I have spent five decades of life denying my needs. I was raised to believe it was selfish to take care of me. As an active alcoholic, I practiced a great deal of self-hatred. Being gay in the family and society and time I was taught me self-loathing. I had little chance to learn to love me.
I have often heard it said that we each have to take care of us. In early sobriety, I was told this was not true for me. I was told I had spent many years drinking in a selfish way. Loving and appreciating my strengths was denied me. It now appears to me this was another Puritanical way to get me to practice more self-hate.
Today, I embrace the idea that I must love me first. I have to open my eyes and recognize my beauty and be happy about it. Anything less than loving me first is a disservice to me and my family and friends.
A long friendship of mine ended recently. Learning to love me first played a role in my realization that this relationship was unhealthy for me. It was a relationship born between two people who were unequal. One was the superior and the other the inferior. Over the years, we made changes to try to equalize us, but I was never able to release my inferiority. The fault of that lay strictly with me.
As I have grown over the last several years beginning to love me, I grew uncomfortable in my inferior role. Recently, I witnessed myself being abused by passive-aggressive behavior and manipulation. For the first time ever, I spoke up and stated firmly that I recognized this abuse and that I rejected it. My friend was misusing me.
I reject abuse. I am worthy of respect. I am lovable.

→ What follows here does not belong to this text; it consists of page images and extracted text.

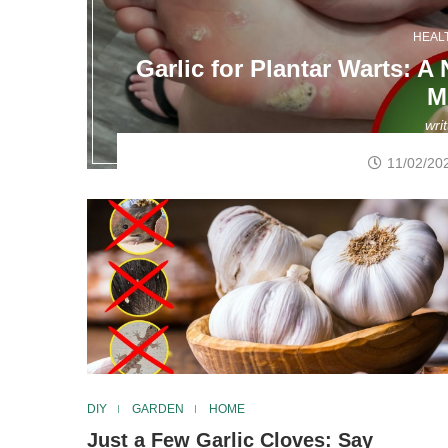
HEAL
Garlic for Plantar Warts: A
M
wri
11/02/20
DIY
GARDEN
HOME
Just a Few Garlic Cloves: Say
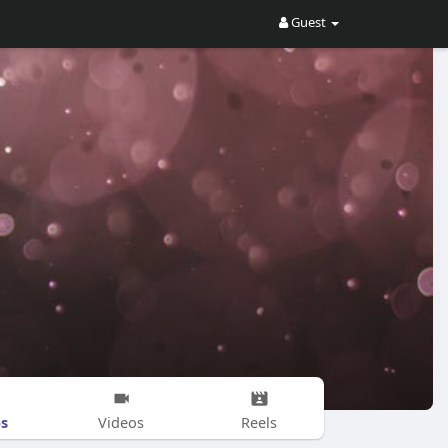
Guest
s
Videos
Reels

Those simple words have been foreign to me my whole life. I was acculturated early in life to believe I was vile and subhuman, because I was gay. I turned for solace to alcohol and became its slave. After the psychiatrist told me I had bipolar disorder, I felt the natural shame that accompanies a diagnosis with mental illness.

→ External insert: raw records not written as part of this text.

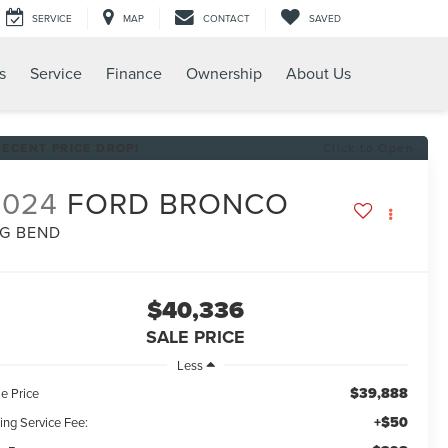
SERVICE
MAP
CONTACT
SAVED
s
Service
Finance
Ownership
About Us
RECENT PRICE DROP!
Click to Open
2024
FORD BRONCO
IG BEND
$40,336
SALE PRICE
Less
$39,888
e Price
+$50
ling Service Fee:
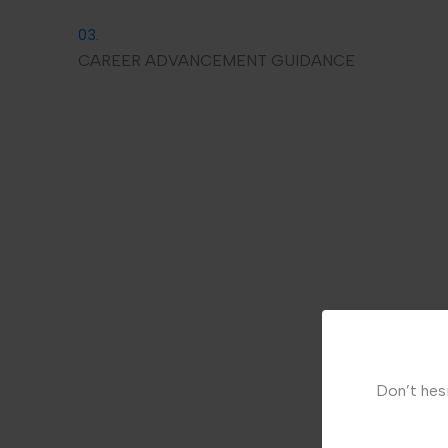
03.
CAREER ADVANCEMENT GUIDANCE
Don’t hesi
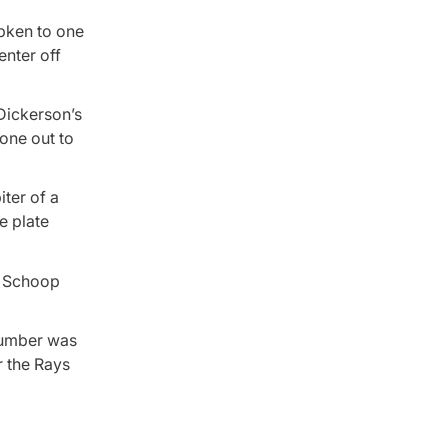
ipken to one
enter off
 Dickerson’s
one out to
iter of a
e plate
n Schoop
 lumber was
r the Rays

I lived my whole life hating me.
As I sit writing these words, I turn away from self-hate. I embrace self-love. I give me permission to love me first. My hope is by loving me I will be able to love others more freely and completely.
It has been a week since the end of my long friendship that was based in an old way of self-hate. In this time, I have spent hours ruminating over my part of our relationship and its end. I can say I feel free now. I walk taller. I am lighter.
It’s funny. With my new decision to try life loving me first, I find I look at others differently. I care more. I wish to cause less pain. I want to give love.